### Consigne
Modifiez le passage de l'extrait sur le bandage osseux qui va de « En 2014, Shyni » jusqu'à « processus de guérison. » inclus en y remplaçant « biomolécule » par « molécule », puis donnez ce passage.

### Extrait à lire
C’est un bandage « osseux », conçu pour capturer et piéger une molécule pro-cicatrisante, l'adénosine, sur le site de la fracture, et qui accélère et améliore ainsi le processus de cicatrisation. Développé par une équipe de la Duke University (Caroline du Nord) ce dispositif bioactif qui exploite finalement et démultiplie un processus naturel, pourrait être combiné à des bandages biodégradables, à des revêtements d'implants voire même à des greffes osseuses.
En 2014, Shyni Varghese, professeur en génie biomédical, génie mécanique et science des matériaux à la Duke, constatait que les biomatériaux en phosphate de calcium favorisent la réparation et la régénération osseuses. Au cours de ces travaux, son équipe avait identifié le rôle remarquable d’une biomolécule, l’adénosine, dans la croissance osseuse. Au cours d’expériences, les chercheurs ont ensuite compris qu’en cas de fracture, le corps submerge naturellement la zone de la lésion osseuse de molécules d'adénosine pro-cicatrisantes, mais ces niveaux localement élevés sont rapidement métabolisés et ne perdurent pas. L’idée était donc de pouvoir induire puis maintenir ces niveaux élevés d’adénosine plus longtemps sur le site de la lésion, pour améliorer et accélérer le processus de guérison.

### Données sources
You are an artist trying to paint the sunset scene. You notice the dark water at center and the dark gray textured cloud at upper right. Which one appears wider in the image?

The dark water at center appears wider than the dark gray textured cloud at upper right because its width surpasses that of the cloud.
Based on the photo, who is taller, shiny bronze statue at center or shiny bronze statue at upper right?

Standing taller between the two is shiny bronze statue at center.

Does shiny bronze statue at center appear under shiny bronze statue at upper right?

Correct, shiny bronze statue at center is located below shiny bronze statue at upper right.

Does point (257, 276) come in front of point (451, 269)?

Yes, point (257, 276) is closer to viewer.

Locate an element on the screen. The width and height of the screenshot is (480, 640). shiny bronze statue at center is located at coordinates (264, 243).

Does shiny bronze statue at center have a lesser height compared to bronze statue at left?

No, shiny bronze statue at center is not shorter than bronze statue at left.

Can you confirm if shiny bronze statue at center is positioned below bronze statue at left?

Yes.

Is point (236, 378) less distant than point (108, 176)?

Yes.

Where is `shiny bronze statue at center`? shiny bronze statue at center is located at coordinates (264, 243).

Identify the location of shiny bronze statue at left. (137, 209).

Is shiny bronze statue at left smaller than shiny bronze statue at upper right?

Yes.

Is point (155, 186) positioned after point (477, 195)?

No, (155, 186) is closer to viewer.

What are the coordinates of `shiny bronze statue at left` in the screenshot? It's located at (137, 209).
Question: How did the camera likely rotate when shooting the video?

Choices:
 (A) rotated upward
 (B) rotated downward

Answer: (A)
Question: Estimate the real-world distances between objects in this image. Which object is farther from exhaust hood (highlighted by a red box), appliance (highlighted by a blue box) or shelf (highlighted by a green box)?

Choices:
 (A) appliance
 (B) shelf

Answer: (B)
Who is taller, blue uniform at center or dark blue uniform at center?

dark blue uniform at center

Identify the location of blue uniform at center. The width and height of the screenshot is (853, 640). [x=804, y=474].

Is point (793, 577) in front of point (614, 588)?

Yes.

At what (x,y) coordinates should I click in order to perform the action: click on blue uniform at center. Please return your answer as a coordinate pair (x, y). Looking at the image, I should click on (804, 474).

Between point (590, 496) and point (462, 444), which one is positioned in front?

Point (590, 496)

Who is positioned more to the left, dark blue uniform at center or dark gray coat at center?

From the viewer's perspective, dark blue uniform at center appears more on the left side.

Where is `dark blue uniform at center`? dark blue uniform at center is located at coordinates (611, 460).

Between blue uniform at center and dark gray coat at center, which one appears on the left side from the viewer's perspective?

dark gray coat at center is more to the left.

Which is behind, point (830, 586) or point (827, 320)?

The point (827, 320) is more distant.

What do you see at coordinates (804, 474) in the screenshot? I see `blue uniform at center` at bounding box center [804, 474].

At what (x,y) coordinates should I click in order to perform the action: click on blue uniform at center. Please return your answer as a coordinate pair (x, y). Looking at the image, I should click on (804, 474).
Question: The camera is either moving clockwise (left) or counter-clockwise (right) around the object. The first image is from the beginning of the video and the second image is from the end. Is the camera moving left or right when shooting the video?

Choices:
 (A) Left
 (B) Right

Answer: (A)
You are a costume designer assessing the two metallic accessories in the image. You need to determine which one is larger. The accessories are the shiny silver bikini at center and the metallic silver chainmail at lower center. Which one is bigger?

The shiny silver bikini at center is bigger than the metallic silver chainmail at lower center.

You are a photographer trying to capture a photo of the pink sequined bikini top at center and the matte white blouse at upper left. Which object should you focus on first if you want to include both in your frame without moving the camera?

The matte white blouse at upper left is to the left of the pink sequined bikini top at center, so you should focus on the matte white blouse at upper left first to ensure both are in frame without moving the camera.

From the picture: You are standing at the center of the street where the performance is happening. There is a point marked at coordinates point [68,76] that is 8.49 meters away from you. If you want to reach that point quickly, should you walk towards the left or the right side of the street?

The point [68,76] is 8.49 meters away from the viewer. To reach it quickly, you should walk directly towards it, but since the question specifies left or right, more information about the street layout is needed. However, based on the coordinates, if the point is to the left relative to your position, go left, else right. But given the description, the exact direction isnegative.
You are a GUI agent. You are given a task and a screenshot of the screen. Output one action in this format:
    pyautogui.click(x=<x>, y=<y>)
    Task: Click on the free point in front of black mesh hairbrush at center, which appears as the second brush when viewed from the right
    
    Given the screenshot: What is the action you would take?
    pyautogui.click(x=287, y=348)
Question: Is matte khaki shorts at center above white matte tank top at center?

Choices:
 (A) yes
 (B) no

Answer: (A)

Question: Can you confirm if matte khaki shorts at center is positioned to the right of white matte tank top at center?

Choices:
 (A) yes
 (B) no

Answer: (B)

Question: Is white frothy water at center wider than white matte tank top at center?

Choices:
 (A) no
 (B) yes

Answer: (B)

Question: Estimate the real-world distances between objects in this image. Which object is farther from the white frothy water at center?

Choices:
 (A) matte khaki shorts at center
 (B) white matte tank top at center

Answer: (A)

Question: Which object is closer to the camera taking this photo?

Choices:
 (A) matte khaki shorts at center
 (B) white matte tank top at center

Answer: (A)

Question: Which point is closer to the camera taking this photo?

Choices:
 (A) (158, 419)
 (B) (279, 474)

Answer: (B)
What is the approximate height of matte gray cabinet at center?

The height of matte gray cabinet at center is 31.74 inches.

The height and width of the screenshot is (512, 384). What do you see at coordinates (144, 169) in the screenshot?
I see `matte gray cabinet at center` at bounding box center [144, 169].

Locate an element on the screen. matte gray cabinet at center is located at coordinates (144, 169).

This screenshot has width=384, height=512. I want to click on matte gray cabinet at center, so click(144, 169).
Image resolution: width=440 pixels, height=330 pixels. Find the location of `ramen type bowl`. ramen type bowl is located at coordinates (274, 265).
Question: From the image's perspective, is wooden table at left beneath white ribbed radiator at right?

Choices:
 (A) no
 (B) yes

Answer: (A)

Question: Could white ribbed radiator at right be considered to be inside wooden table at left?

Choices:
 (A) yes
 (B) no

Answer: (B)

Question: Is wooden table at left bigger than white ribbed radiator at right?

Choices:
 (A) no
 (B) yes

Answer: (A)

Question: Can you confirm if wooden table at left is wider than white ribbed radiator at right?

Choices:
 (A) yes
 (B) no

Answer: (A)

### Résultat
En 2014, Shyni Varghese, professeur en génie biomédical, génie mécanique et science des matériaux à la Duke, constatait que les biomatériaux en phosphate de calcium favorisent la réparation et la régénération osseuses. Au cours de ces travaux, son équipe avait identifié le rôle remarquable d’une molécule, l’adénosine, dans la croissance osseuse. Au cours d’expériences, les chercheurs ont ensuite compris qu’en cas de fracture, le corps submerge naturellement la zone de la lésion osseuse de molécules d'adénosine pro-cicatrisantes, mais ces niveaux localement élevés sont rapidement métabolisés et ne perdurent pas. L’idée était donc de pouvoir induire puis maintenir ces niveaux élevés d’adénosine plus longtemps sur le site de la lésion, pour améliorer et accélérer le processus de guérison.